Kanemaru and his secretary were arrested in March 1993, and the party chairman, Prime Minister Kiichi Miyazawa, promised political reform under public pressure. However, opponents of reform within the party prevented concrete steps. When the 126th (regular) parliamentary session neared its end without a reform bill, the SPJ , Kōmeitō and DSP applied for a vote of no confidence in the Shūgiin against the Miyazawa cabinet on June 17, 1993. On June 18, the Hata faction voted with the opposition, as did some, especially younger, MPs from other factions: The vote of no confidence was successful with 255 to 220 votes. On the same day the two ministers of the Hata faction, Hajime Funada and Mamoru Nakajima, resigned. In the evening the resolution of the Shūgiin was read out.

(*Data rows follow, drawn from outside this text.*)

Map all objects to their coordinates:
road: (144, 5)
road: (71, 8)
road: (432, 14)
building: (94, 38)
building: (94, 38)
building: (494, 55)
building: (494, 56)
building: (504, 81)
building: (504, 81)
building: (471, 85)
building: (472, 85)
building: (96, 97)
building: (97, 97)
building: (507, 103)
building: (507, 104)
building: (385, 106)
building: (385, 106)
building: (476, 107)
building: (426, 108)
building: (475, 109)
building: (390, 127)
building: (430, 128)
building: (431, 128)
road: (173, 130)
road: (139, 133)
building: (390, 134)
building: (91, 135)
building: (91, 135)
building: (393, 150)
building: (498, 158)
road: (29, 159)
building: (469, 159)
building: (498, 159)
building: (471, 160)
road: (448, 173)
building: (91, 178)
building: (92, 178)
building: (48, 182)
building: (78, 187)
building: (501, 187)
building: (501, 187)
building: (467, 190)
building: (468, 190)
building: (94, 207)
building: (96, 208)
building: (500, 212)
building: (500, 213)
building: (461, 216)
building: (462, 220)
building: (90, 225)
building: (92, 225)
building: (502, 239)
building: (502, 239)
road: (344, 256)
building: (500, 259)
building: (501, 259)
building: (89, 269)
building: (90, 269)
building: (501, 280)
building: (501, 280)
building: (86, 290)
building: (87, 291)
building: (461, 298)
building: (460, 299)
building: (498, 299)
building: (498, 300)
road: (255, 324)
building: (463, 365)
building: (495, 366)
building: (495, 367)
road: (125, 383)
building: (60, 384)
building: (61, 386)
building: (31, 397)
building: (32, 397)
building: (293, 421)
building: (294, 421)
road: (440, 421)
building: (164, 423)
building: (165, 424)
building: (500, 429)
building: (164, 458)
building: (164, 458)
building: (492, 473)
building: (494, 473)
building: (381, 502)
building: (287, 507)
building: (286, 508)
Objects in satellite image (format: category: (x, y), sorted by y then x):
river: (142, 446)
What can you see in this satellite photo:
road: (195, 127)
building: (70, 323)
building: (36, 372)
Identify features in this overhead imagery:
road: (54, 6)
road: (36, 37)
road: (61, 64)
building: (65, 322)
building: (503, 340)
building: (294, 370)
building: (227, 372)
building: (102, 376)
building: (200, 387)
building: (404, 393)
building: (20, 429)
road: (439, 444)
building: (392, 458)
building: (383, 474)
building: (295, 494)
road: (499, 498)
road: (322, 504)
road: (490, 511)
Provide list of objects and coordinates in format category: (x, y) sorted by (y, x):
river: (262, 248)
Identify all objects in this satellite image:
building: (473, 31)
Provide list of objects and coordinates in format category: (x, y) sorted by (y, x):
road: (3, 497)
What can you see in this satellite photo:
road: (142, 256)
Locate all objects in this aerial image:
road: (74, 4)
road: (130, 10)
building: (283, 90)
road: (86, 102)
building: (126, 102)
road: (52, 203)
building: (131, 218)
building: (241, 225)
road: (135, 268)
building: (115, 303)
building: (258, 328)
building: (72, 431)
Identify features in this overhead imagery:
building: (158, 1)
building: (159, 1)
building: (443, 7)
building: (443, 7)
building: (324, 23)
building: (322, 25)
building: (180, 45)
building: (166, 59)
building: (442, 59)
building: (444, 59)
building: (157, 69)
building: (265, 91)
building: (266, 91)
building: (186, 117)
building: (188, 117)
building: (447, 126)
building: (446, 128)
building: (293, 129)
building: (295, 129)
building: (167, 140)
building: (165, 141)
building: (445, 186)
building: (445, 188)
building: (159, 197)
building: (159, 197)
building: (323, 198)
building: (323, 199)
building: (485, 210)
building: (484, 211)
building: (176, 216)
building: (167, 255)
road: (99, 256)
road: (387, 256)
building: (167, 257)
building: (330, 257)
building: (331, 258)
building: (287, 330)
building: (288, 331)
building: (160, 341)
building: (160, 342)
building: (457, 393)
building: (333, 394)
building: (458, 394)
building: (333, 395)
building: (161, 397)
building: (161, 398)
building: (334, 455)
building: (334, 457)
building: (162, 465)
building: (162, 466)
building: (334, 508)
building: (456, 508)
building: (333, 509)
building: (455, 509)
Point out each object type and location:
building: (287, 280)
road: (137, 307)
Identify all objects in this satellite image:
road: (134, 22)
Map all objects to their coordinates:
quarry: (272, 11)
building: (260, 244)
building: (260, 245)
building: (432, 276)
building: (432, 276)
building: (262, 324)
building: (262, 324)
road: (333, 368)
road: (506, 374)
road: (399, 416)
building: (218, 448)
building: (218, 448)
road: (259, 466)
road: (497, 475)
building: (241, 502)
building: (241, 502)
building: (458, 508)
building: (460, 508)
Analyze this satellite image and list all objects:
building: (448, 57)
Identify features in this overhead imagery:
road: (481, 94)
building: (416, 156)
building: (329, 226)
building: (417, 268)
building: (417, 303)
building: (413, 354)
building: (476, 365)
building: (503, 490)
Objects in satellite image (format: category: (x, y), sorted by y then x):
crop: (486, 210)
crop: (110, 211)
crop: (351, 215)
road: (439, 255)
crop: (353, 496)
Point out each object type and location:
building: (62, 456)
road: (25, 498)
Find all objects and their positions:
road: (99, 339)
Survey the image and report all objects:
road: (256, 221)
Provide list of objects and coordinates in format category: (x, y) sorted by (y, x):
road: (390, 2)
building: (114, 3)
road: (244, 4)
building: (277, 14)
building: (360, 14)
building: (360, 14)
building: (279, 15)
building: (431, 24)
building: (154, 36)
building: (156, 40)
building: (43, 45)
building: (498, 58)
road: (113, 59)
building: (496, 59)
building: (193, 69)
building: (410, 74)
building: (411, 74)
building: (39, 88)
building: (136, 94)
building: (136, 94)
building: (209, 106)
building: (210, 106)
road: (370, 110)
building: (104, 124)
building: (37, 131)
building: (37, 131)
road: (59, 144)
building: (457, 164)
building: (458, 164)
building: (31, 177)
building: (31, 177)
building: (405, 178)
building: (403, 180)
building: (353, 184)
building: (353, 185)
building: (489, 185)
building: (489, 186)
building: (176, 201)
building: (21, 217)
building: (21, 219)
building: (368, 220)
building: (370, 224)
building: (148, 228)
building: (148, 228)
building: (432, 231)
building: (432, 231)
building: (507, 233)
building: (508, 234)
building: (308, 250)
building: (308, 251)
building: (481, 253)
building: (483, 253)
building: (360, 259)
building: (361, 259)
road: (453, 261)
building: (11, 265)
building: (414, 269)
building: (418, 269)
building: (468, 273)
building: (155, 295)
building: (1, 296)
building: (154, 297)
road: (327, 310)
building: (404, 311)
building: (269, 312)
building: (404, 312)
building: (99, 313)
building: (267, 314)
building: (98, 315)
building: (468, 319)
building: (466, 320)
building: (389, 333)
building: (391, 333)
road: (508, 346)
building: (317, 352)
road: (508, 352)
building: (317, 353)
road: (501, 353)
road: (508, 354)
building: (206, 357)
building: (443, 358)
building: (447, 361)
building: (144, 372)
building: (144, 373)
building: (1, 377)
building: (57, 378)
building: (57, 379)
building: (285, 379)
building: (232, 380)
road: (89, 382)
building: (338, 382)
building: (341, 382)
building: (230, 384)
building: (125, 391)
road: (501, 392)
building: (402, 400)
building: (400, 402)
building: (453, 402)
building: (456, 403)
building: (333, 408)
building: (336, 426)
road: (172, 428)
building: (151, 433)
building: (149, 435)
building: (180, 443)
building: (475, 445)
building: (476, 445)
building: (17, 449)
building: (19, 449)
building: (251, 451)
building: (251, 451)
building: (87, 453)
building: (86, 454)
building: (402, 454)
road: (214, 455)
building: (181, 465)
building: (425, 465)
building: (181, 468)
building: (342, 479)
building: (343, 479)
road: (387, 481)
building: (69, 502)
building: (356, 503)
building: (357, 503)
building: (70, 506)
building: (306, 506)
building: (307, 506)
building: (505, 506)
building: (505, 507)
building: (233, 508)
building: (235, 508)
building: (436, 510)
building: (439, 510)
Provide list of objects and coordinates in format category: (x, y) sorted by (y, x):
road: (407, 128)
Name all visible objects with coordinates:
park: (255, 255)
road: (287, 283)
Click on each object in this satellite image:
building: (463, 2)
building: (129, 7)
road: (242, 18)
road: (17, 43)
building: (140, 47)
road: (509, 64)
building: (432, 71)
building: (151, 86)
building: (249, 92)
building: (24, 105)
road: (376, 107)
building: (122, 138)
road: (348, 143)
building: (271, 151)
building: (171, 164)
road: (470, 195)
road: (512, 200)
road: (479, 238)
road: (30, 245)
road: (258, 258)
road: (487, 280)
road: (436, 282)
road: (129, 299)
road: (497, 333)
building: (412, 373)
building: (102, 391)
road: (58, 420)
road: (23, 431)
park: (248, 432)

On June 21, 1993 Masayoshi Takemura (previously Mitsuzuka faction ) left the LDP with 10 MPs (later the New Party Sakigake ), four days later the 34 members of the Hata faction followed and founded the Renewal Party . As a result, the LDP was without a majority and after the new elections on July 18 , which confirmed the loss of majority, the new parties agreed on a coalition with the previous opposition (without communists): After 38 years, the LDP was ousted from the government.
literature
- Gerald L. Curtis: The Logic of Japanese Politics: Leaders, Institutions, and the Limits of Change. Columbia University Press, New York 1999, ISBN 0231108435 , pp. 88-92: The Battle over Kanemaru's Successor and pp. 92-97: Prime Minister Miyazawa's Fall.
- Jacob Schlesinger: Shadow shoguns: the rise and fall of Japan's postwar political machine. Stanford University Press, 1999, ISBN 0804734577 .
- Richard J. Samuels: Machiavelli's Children: Leaders And Their Legacies In Italy And Japan. Cornell University Press, 2005, ISBN 0801489822 , p. 316 ff .: Options on the Right: Umberto Bossi, Silvio Berlusconi, Ozawa Ichirō and Ishihara Shintarō.